I think he is going to be waiting FOREVER! The thing is that no one person is perfect. Ever. Every person will hurt us and disappoint us and anger us whether it is a lover, boss, friend, child, parent, relative, etc. The key is that we have to find the person willing and able to make us more happy and better off over time with them than we would be by ourselves.

If he is looking for perfect, he isn't going to find it. And perhaps that is why he is still single after 45 years. I mean, there are wonderful women everywhere. I think it is a big mistake to think you are that much better than someone else. It is all about timing, really. I do know of men who married after 40 or 50 so it is not like it CAN'T happen - but it is more like you don't want to waste 5 years and then have to start all over if it is your goal to be married with a family.

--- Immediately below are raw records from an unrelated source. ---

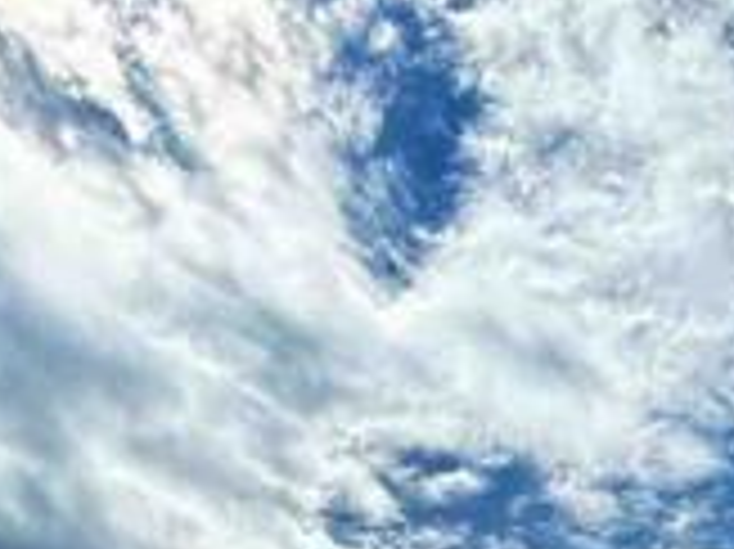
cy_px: 1575
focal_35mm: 88
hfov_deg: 21.0
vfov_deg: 11.4
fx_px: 1865
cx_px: 838
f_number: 2.2
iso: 20
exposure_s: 1/2717
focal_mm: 2.22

Reminds me of my old boss who is looking for the perfect place to open his own dream business. 20 years have gone by and he has never found it and is still in the same job as when I was there. And still saying he wants to open his own business.

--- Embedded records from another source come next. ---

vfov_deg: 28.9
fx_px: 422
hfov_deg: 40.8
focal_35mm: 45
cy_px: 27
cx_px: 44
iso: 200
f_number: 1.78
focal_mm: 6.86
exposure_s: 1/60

People just don't change all that much.

The thing that bothers me the most is the exclusivity thing. But I think you have managed that quite well with making other plans for your birthday. You did absolutely wonderful wonderful with that. I mean what better birthday present to give yourself than to have a new date!! And I also think it is great that you are not telling the date it is your birthday!! It is all about you - which is the way it should be. I meant to tell you that in response to your news about your bday - so if I did and this is repetitive, please forgive. But if not then that is good, too.

iVillage Member
Registered: 10-30-2004
Tue, 12-05-2006 - 8:35am
I was just having this discussion with my guy a couple weeks ago. I told him that I wasn't perfect and that I'm too tired to try!! There's simply just no time for it. There are fundamental thing that I can't change about me and he simply has to accept it or move on. If there's something that I'm doing wrong, yeah I want to discuss it and work on it to better the relationship, but if he's looking for me to be willing to ask "how high" when he says "jump", he's barking up the wrong tree. And I won't be made to feel inferior to other women. I won't compete. I can't. I like who I am and how far I've come and am comfortable in my own skin and don't want to feel inferior. Period.